### Exercise tasks
(a) Decide whether each statement about the Benjamin Stephens biography agrees with it: (i) Blessing Stephens married Stephen Smith when Benjamin was 19; (ii) Walker ran the boundary line to the Mississippi River; (iii) Benjamin and Dorothy lived about one mile south of Orange Springs. Answer yes or no for each and quote the deciding words of the biography.
(b) Please carry the Benjamin Stephens biography further, starting after its last sentence.

Segment Start: Document section

|Birth: ||Apr. 15, 1754|
|Death: ||Sep. 7, 1839|
The lineage of Benjamin Stephens is shrouded in mystery. His mother was Blessing Stephens, daughter of William & Sarah Stephens of Orange county, Virginia. Her father died there in 1767.
Blessing became the second wife of Stephen Smith on July 4, 1773 when Benjamin was 19. Court documents show that Smith & his two brothers were also known by the last name of Noblet. The day before their marriage Blessing & Stephen entered into a more or less equal contract where in each agreed to respect one another's property and to manage and dispose of it as each saw fit. Stephen Smith was 58 and Blessing was about 20 years younger than he. Many efforts have been made to determine Smith's exact relation to Benjamin Stephens. None have been successful. Speculation is not helpful.
Benjamin married Dorothy Jemima Waller in 1775. They lived on a hilltop near the home of Stephen & Blessing Smith on Riga Run, about one mile north of Orange Springs in Orange county, Virginia. In 1779 the legislature of Virginia appointed Dr. Thomas Walker & Daniel Smith to join with Richard Henderson & William Bailey Smith of North Carolina to draw the boundary of the territories of Kentucky & Tennessee westward. The two components parted in dispute & Walker ran the line to the Tennessee River. The boundary deflected 17 miles north of true & there was much ado about this for many years. Benjamin Stephens was appointed as a guard for this expedition & disappeared into the wilderness, leaving his wife with 3 or 4 little sons. It was a bitterly cold winter, and a ruptured endeavor. It is not known how long he stayed on the job. (We know that in September 1757, two individuals, Stephen Smith & Stephen I.K. Smith of Orange County were employed to survey a road past Pine Stake Church to the Spotsylvania line. It is not altogether surprising to see than Benjamin Stephens was appointed to serve with the Walker party. His step-father was a surveyor.

Segment End: Document section
Segment Start: Data for analysis

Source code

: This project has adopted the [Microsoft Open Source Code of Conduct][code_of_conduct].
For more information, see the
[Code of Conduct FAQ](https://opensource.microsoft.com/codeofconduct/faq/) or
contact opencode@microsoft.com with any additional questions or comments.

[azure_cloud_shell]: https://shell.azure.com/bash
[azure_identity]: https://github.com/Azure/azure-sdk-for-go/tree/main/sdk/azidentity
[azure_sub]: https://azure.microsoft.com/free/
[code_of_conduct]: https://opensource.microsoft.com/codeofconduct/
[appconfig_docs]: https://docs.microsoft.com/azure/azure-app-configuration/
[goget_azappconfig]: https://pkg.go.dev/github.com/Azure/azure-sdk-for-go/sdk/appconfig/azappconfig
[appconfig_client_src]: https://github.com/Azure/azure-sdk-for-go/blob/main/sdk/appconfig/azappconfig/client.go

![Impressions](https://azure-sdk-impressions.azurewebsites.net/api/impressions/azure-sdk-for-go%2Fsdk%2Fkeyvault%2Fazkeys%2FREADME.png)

Segment End: Data for analysis

### Responses by item number
(a)
(i) Yes: "Blessing became the second wife of Stephen Smith on July 4, 1773 when Benjamin was 19."
(ii) No: "Walker ran the line to the Tennessee River."
(iii) No: "about one mile north of Orange Springs in Orange county, Virginia."

(b)
Meanwhile, there was a migration from Orange & Spotsylvania to South Carolina & Georgia. Two of Dorothy Stephens' brothers, John Waller & Leonard James Mourning Waller were Baptist preachers who joined a group of impressive size. The intent was to tame & settle this section of the new nation. The Wallers, Nelsons & others left Virginia about 1793. Four sons of Benjamin & Dorothy Stephens followed within a few years: Richard Stephens, Waller Stephens, Edmund Waller Stephens, & Benjamin Stephens, Jr.
Most of what is known about this period was told by a Stephens slave, Aunt Milly. Shortly after the younger Benjamin & his wife Agnes Nelson Stephens arrived in South Carolina there was what Milly termed "serious trouble". Benjamin, Sr. & and his youngest son, Leonard, went south on the Great National Road to "bring them out." The nature of the trouble has never been determined, but it is known that Agnes Robinson Stephens, wife of Edmund Waller Stephens died there. It is also known that members of the first group of settlers suffered for years from a disease similar to malaria.
Edmund Waller Stephens & Benjamin, Jr. did not return to Virginia but settled northern Kentucky. Their father returned to Orange county where, on October 6, 1805 he sold his land on the Riga and settled the estate of Stephen Smith. Probate documents suggest his mother had also died. Very soon after this Benjamin & Dorothy emigrated to Kentucky, staying for about two years in the vicinity of Bryan's Station in Fayette county before deciding to take land in that part of Campbell county which became Kenton county in 1840. Their children John, Nancy Jane Waller, Mary Waller & Leonard Stephens were with them.
Dorothy Jemima Waller Stephens (1756 - 1836)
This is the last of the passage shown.